What Tiger Woods did Sunday at the Doral Golf Resort and Spa in Miami brought back memories for many who watched his first ascension to the No. 1 ranking in the world. It also revived a recurring nightmare for those who fell victim to his dominance during much of a five-year reign at the top.
By winning the $5.5 million Ford Championship in a riveting final-round shootout with rival Phil Mickelson, Woods reclaimed the position he had held for 264 consecutive weeks before losing it in September to Vijay Singh. It was the 42nd PGA Tour win for Woods, with the promise of more to come.
The stretch of 13 months that Woods went without winning anything but last year's World Match Play Championship ended quietly in November with an eight-stroke victory in Japan. Woods won his own silly season event in December and again at the Buick Invitational in January.

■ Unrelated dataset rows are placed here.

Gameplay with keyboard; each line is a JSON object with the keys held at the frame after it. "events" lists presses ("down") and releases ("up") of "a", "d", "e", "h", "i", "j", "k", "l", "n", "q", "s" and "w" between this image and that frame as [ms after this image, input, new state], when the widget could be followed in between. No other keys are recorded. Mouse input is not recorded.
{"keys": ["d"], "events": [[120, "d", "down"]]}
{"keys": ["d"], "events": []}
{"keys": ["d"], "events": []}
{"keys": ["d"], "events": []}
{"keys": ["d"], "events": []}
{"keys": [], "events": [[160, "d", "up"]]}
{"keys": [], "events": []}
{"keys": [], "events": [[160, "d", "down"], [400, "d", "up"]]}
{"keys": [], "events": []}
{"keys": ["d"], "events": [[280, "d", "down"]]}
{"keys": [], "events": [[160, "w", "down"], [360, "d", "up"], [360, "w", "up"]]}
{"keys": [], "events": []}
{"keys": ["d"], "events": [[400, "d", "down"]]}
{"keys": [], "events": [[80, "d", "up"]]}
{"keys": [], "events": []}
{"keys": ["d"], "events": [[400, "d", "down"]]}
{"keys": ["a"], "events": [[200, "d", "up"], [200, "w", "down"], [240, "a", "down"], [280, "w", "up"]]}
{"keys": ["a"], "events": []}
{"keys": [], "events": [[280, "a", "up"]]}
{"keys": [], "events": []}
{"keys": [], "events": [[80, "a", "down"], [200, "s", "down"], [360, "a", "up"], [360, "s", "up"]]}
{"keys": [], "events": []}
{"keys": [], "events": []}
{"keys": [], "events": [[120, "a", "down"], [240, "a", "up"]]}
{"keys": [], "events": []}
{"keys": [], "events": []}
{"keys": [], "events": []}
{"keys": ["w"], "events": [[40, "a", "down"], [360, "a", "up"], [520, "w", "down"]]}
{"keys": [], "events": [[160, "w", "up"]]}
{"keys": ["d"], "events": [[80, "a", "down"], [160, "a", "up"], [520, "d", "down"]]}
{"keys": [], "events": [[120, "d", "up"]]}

But it was his performance on the famous Blue Monster, particularly in rounds of 63 and 66 last weekend, that served notice Woods, 29, is ready to add to the record he set last year of 332 combined weeks of ranking as the best player in the world.
"The ranking will take care of itself with wins," Woods said shortly after he beat Mickelson by a stroke. "I said that from the very beginning. That's how I got there. That's how Vijay got there, that's how Double-D [David Duval] got there. It's nothing but winning golf tournaments."
Winning got him back to No. 1, but what got Woods back to winning is the result of rebuilding his swing for the second time in the past seven years.
The changes were made in the last year under respected teacher Hank Haney, the longtime coach of Woods' close friend and mentor, Mark O'Meara. The simplest way to describe the changes is to say that Woods, in most instances, has a more compact, controlled swing.
"Sometimes, you just feel like you need to head into a different direction in order to get better," Woods said at the recent Accenture Match Play Championship in Carlsbad, Calif., where he lost in the second round. "We've seen guys do it before in the past.
"[Nick] Faldo made that drastic change back in his day and had wonderful success, and you've seen other guys do it. But learning to do different things with the golf swing, the plane and release ... are new to me. I feel like I've got a better grasp of what to do on the golf course at all times."
Many had pointed to Woods' breakup with longtime teacher Butch Harmon shortly after the 2002 British Open as the start of his troubles. After winning 27 of 52 Tour events and seven of 11 majors, including four straight between the 2000 U.S. Open and 2001 Masters, Woods slipped noticeably.
Except for a second-place finish in the 2002 PGA Championship, Woods was rarely in the hunt at majors the past two years, and his winless streak in the four Grand Slam events grew to 10. He was passed by Singh as well as by Ernie Els in the world rankings.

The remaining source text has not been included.